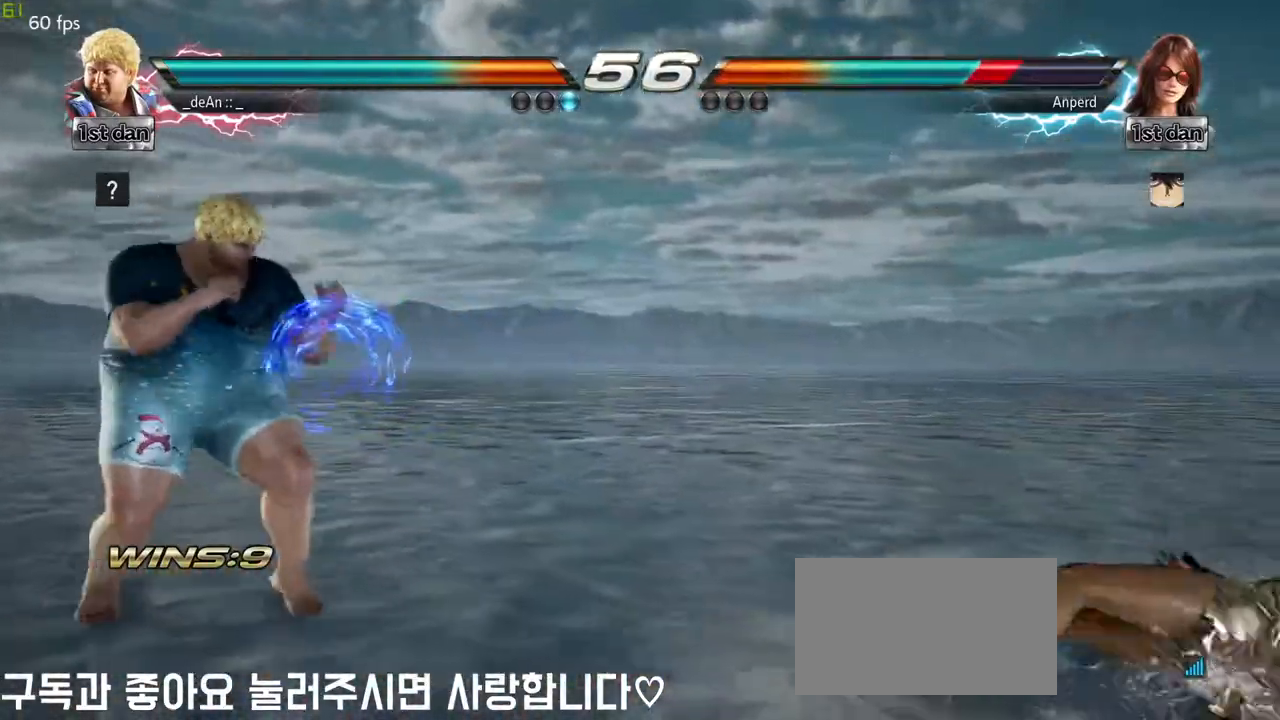
{"buttons": [], "left_stick": "right", "events": [[33, "left_stick", "right"], [133, "left_stick", "center"], [200, "left_stick", "left"], [317, "left_stick", "center"], [450, "left_stick", "right"]]}
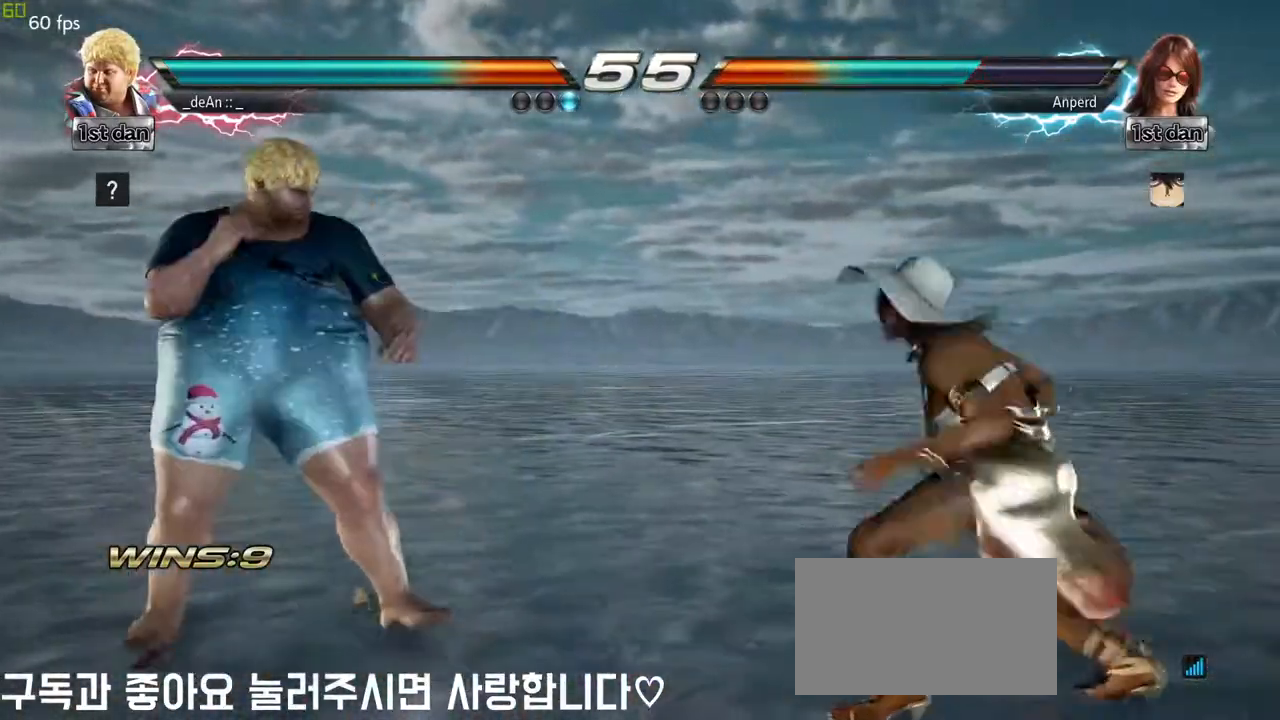
{"buttons": [], "left_stick": "center", "events": [[17, "left_stick", "center"], [83, "left_stick", "down"], [167, "left_stick", "right"], [233, "SQUARE", "down"], [350, "SQUARE", "up"], [450, "left_stick", "center"]]}
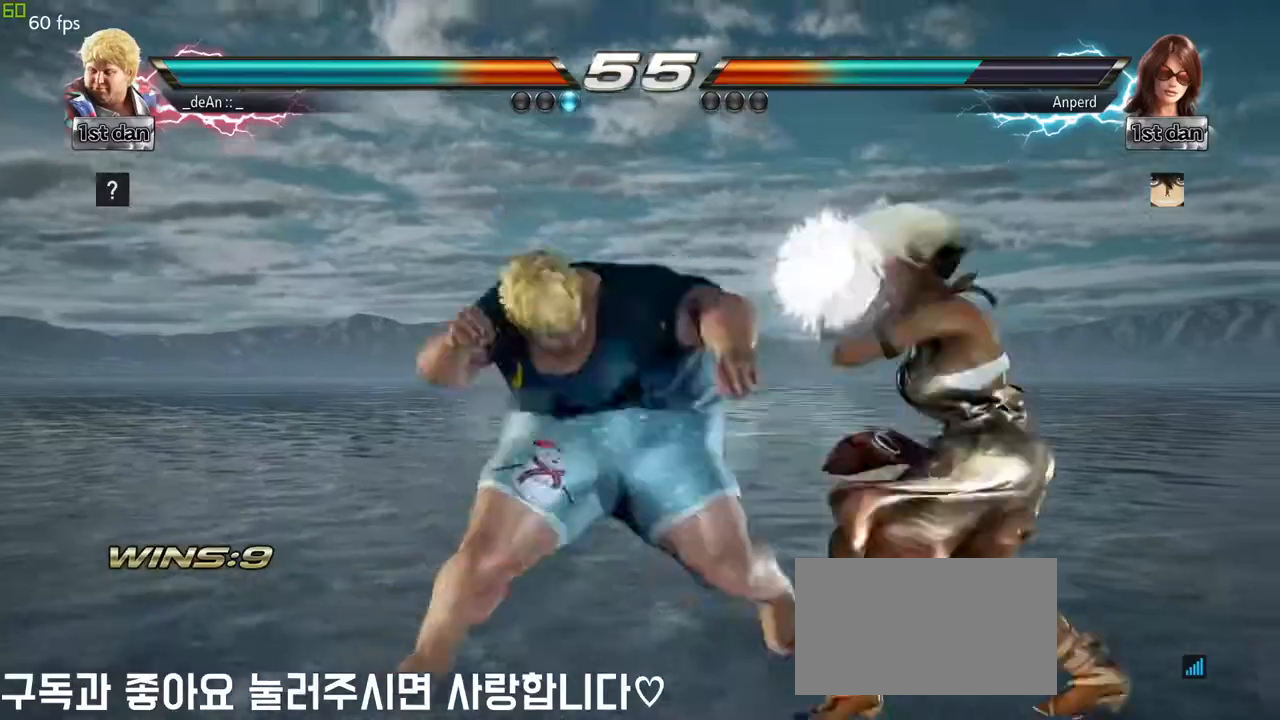
{"buttons": [], "left_stick": "down", "events": [[450, "left_stick", "down"]]}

▶ **Your instructions**:
Output the complete listing exactly as it appears, except for the images.

▶ **Expected answer**:
{"buttons": [], "left_stick": "right", "events": [[33, "left_stick", "right"], [133, "left_stick", "center"], [200, "left_stick", "left"], [317, "left_stick", "center"], [450, "left_stick", "right"]]}
{"buttons": [], "left_stick": "center", "events": [[17, "left_stick", "center"], [83, "left_stick", "down"], [167, "left_stick", "right"], [233, "SQUARE", "down"], [350, "SQUARE", "up"], [450, "left_stick", "center"]]}
{"buttons": [], "left_stick": "down", "events": [[450, "left_stick", "down"]]}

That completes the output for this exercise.